Dans l'ensemble, pour ceux qui avaient fait appel, les avocats ont demandé des relaxes, notamment sur les recels de détournement de fonds publics et les recels de favoritisme, en s'élevant contre les requalifications de recel en complicité, les premiers étant difficilement soutenables quand l'auteur principal a été relaxé du délit de favoritisme ou de détournement pour certaines factures.
L'ensemble des avocats a porté la même critique que l'avocat de Dalongeville sur les dommages-intérêts réclamés par la ville.
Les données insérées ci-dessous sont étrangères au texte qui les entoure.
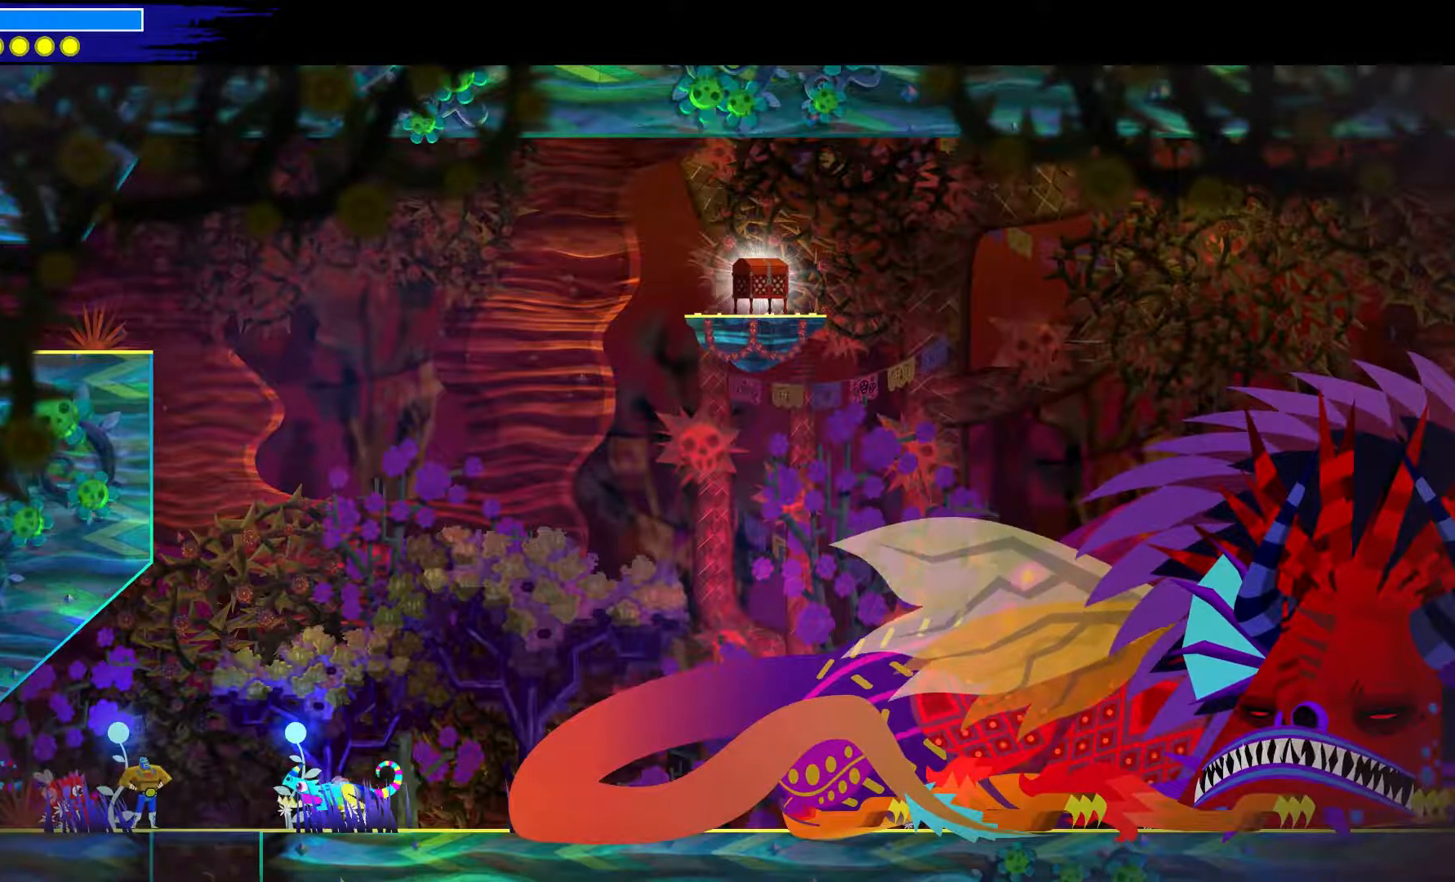
{"buttons": [], "left_stick": "center", "right_stick": "center", "events": []}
Le mode de calcul, à savoir reprendre l'ensemble des factures (même celles pour lesquelles aucune prévention n'a été retenue) comme représentant le préjudice de la ville, même quand la prestation a été réalisée, avait paru farfelu à beaucoup. Il est étonnant que le nouvel avocat de la ville se soit prêté à ce jeu-là. J'ai déjà dit combien ce conseil n'a servi à rien : il a repris idiotement les conclusions de première instance et a brillé surtout par son absence. Je pense que ses honoraires devraient être fixés à hauteur d'un pourcentage relativement bas (1/4 à un tiers) de ceux qui ont été payés en premier instance au conseil précédent de la ville. Cela ne vaut pas plus... Je n'ai pas hésité à ce propos de parler de copinage car l'arrivée de cet avocat, proche du FN, ne doit pas conduire à dépenser des sommes importantes au détriment des Héninois qui ont été très mal défendus. On sait pourtant que l'on ne doit pas jouer avec l'argent des contribuables...
D'autant plus qu'il ne fait aucun doute que les dommages-intérêts alloués à la ville seront réduits dans de fortes proportions...

Je reviendrai, dans les heures prochaines, sur les leçons à retenir de ces 6 jours d'audience.